Мы вошли в здание, прошли мимо канцелярии, мимо многих людей и дверей, поднялись по лестнице, миновали ту палату, где я лежал вначале, до «большой», прошли мимо курилки. Никто нас не останавливал, никто не спрашивал, куда это и зачем идем мы вместе. Я уже давно заметил, что когда человек куда-то, или к кому-то, или к чему-то очень стремится, он создает вокруг себя невидимую зону благоприятствия. Но когда мы поднялись по узенькой лестнице на пять ступенек и вошли в маленький коридор, зона благоприятствия кончилась. Я открыл дверь в комнату с надписью «Гримерная» и увидел, что в красном плюшевом кресле сидит толстая санитарка, а в руках у нее жестяной совок с сухим гипсом, и она сыплет этот гипс в большую четырехугольную банку.
— Вам чего? — спросила она.
— Мне ничего, — ответил я. — Идем, Лелечка, вниз. Не удалось нам с тобой побыть в тени.
— Милый, когда кончится война, мы всегда-всегда будем вместе. А сейчас лучше не думать об этом.
— Когда тебя нет рядом, я об этом не думаю. Я думаю о тебе, а не об этом. Но раз ты здесь...
— Бестолковая твоя Лелька! Так к тебе торопилась, что ничего не принесла тебе... Вот только это... — Она остановилась посреди коридора и стала вытаскивать из кожаной авоськи черные с золотом пачки «Герцеговины флор». — Это я на вокзале купила. Десять пачек.
— Слишком шикарные для меня папиросы. Такие курят те, у кого шпалы и ромбы. Зачем ты тратишься?
— Папа прислал много денег.
— Леля, не трать деньги зря. Ты же знаешь, что со жратвой на гражданке становится неважно. Еще неизвестно, что будет.
— Что будет — то будет, а чего не будет — того никогда не будет. Подпись: тетя Люба.

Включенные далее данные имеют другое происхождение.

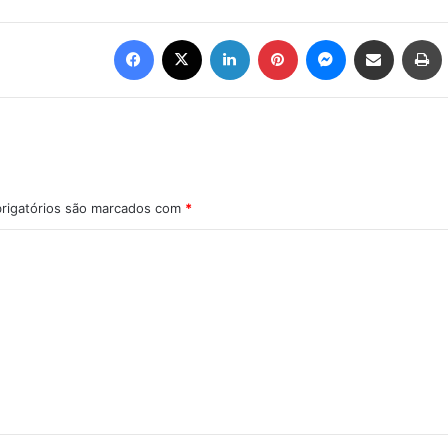
Facebook
X
Linkedin
Pinterest
Messenger
Compartilhar via e-mail
Imprimir
rigatórios são marcados com
*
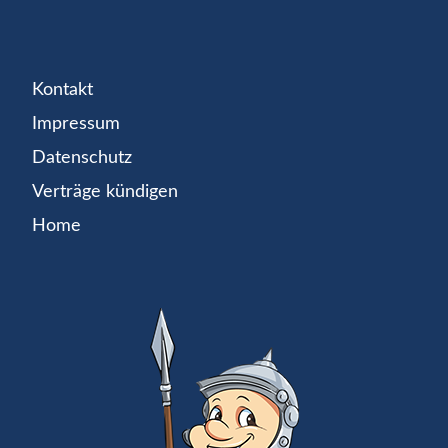
Kontakt
Impressum
Datenschutz
Verträge kündigen
Home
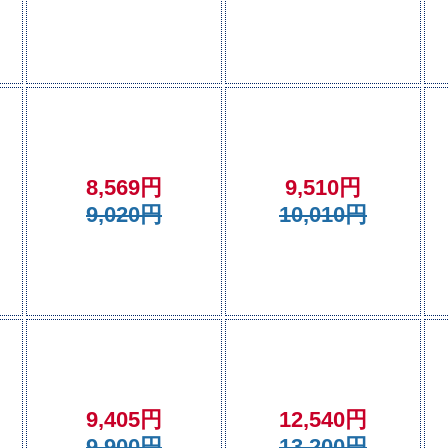
8,569円
9,510円
9,020円
10,010円
9,405円
12,540円
9,900円
13,200円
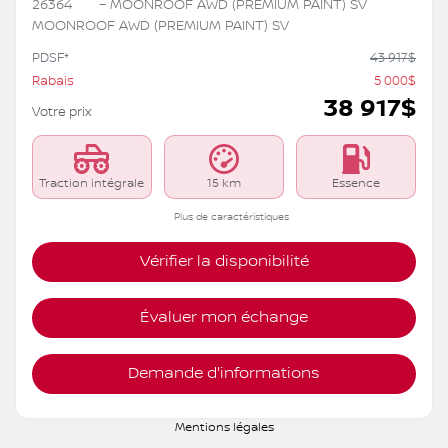
26364
– MOONROOF AWD (PREMIUM PAINT) SV
MOONROOF AWD (PREMIUM PAINT) SV
PDSF*
43 917
$
Rabais
5 000
$
38 917
$
Votre prix
Traction intégrale
15 km
Essence
Plus de caractéristiques
Vérifier la disponibilité
Évaluer mon échange
Demande d'informations
Mentions légales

— У нее вообще странная философия... Леля, от Кости ты письма еще не получала? Он должен написать или тебе, или на тетю Ыру — у вас твердые адреса.

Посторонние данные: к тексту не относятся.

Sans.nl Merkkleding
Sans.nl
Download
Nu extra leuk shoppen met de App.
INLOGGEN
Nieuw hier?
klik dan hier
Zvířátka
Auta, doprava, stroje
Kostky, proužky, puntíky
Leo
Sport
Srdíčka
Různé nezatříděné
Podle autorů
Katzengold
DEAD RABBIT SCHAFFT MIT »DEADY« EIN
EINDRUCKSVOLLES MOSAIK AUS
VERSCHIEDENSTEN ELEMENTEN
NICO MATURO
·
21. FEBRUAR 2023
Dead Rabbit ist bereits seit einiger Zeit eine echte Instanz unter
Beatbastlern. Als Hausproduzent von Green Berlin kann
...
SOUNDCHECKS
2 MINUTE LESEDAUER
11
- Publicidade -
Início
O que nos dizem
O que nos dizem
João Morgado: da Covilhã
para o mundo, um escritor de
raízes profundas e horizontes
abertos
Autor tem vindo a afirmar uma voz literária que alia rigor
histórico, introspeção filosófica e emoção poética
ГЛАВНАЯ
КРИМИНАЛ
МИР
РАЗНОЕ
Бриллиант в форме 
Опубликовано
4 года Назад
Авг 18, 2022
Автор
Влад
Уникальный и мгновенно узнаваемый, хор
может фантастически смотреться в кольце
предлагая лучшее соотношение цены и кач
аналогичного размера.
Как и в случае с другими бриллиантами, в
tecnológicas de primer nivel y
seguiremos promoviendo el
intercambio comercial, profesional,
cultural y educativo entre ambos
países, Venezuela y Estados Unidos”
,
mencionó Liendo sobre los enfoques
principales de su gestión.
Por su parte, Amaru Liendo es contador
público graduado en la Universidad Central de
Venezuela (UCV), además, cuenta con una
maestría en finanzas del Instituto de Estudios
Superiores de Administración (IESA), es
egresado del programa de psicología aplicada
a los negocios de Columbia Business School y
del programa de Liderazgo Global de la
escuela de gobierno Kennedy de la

— Нет, не получала. Он не знает моего окопного адреса. Может быть, дома меня ждет его письмо. Тогда я тебе сразу перешлю. Ты беспокоишься?

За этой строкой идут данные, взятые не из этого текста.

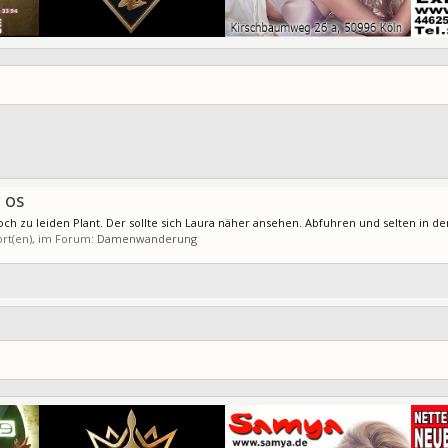
C OS
ch zu leiden Plant. Der sollte sich Laura näher ansehen. Abfuhren und selten in de
ort(en), im Forum:
Damenwanderung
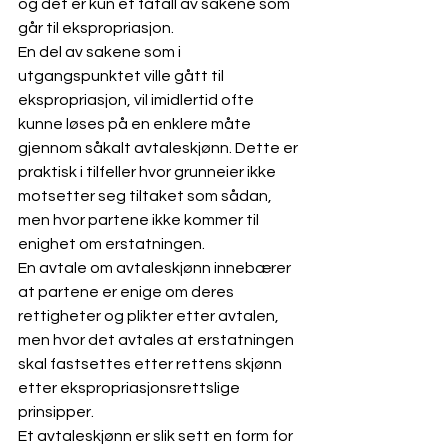
og det er kun et fåtall av sakene som 
går til ekspropriasjon. 
En del av sakene som i 
utgangspunktet ville gått til 
ekspropriasjon, vil imidlertid ofte 
kunne løses på en enklere måte 
gjennom såkalt avtaleskjønn. Dette er 
praktisk i tilfeller hvor grunneier ikke 
motsetter seg tiltaket som sådan, 
men hvor partene ikke kommer til 
enighet om erstatningen.
En avtale om avtaleskjønn innebærer 
at partene er enige om deres 
rettigheter og plikter etter avtalen, 
men hvor det avtales at erstatningen 
skal fastsettes etter rettens skjønn 
etter ekspropriasjonsrettslige 
prinsipper.
Et avtaleskjønn er slik sett en form for 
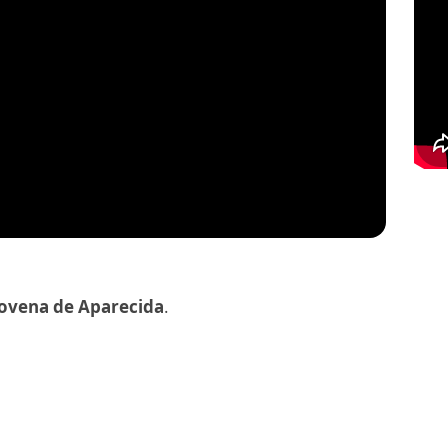
ovena de Aparecida
.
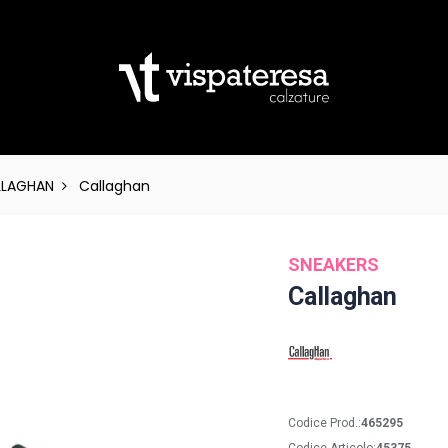
LLAGHAN
Callaghan
SNEAKERS
Callaghan
Codice Prod.:
465295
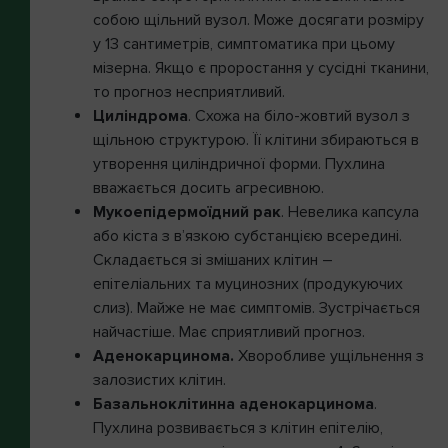
собою щільний вузол. Може досягати розміру
у 13 сантиметрів, симптоматика при цьому
мізерна. Якщо є проростання у сусідні тканини,
то прогноз несприятливий.
Циліндрома
. Схожа на біло-жовтий вузол з
щільною структурою. Її клітини збираються в
утворення циліндричної форми. Пухлина
вважається досить агресивною.
Мукоепідермоїдний рак
. Невелика капсула
або кіста з в’язкою субстанцією всередині.
Складається зі змішаних клітин –
епітеліальних та муцинозних (продукуючих
слиз). Майже не має симптомів. Зустрічається
найчастіше. Має сприятливий прогноз.
Аденокарцинома.
Хворобливе ущільнення з
залозистих клітин.
Базальноклітинна аденокарцинома
.
Пухлина розвивається з клітин епітелію,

— Да. Правда, на письма он очень ленив.
В госпитальный сад уже не пускали. Мы стояли в вестибюле под табличкой со стрелкой «Дежурный администратор». Проходящие мимо раненые и сестрички поглядывали на нас — вернее, на Лелю.
— Милый, я пойду. Девушки мне писем надавали, надо их разнести. А через неделю мы увидимся. Да-да-да!
31. Начало блокады
Но через неделю встретиться нам не довелось.
Когда Леля ушла, на пути в свою палату я повстречал Великанова, его койка стояла через проход от моей. Этот Великанов представлялся мне очень старым, я удивлялся, как таких берут в армию; я даже не спрашивал, сколько ему лет, боясь обидеть. Теперь думаю, что ему было под сорок, просто он казался мне старым по сравнению со мной. Он любил всех поучать, ставя в пример самого себя. Этим он немножко напоминал Костю, только Костя занимался поучениями лишь в периоды своей прозрачной жизни, а Великанов делал это всегда.
— Проводил девушку? — спросил он меня и, не дожидаясь ответа, приступил к нравоучениям: — Девушка, надо понимать, хорошая, так с ней и вести себя надо порядочно. Вот ты ее по госпиталю за собой водишь, укромных местечек ищешь. Думаешь, люди не видят? Я в твои годы так не поступал, у нас во Мге за такое ухажерство камнями бы закидали!
— То Мга, а то Ленинград, — ответил я.
— Во Мге люди не хуже, — обиженно возразил Великанов. — А может, и получше. Я сам оттуда родом... Это она тебе таких хороших папирос принесла?
— Да. Хотите — берите пачку.
— Спасибо, не откажусь. Дают — бери, а бьют — беги.
Он взял коробку, открыл ее, понюхал папиросы. Потом продолжал:
— Да, одни вот девушек водят по госпиталю, а другие о семьях заботу проявляют. Я сейчас письмо домой послал, велел жене сына с дочкой забирать и в Ленинград переезжать, тут у нее сестра на «Ленжете» работает... Ты знаешь, немцы к Чудову подошли, раненых оттуда к нам привезли, те говорят: Октябрьскую дорогу вот-вот перережут. А Мга от Чудова недалеко, она на Северной.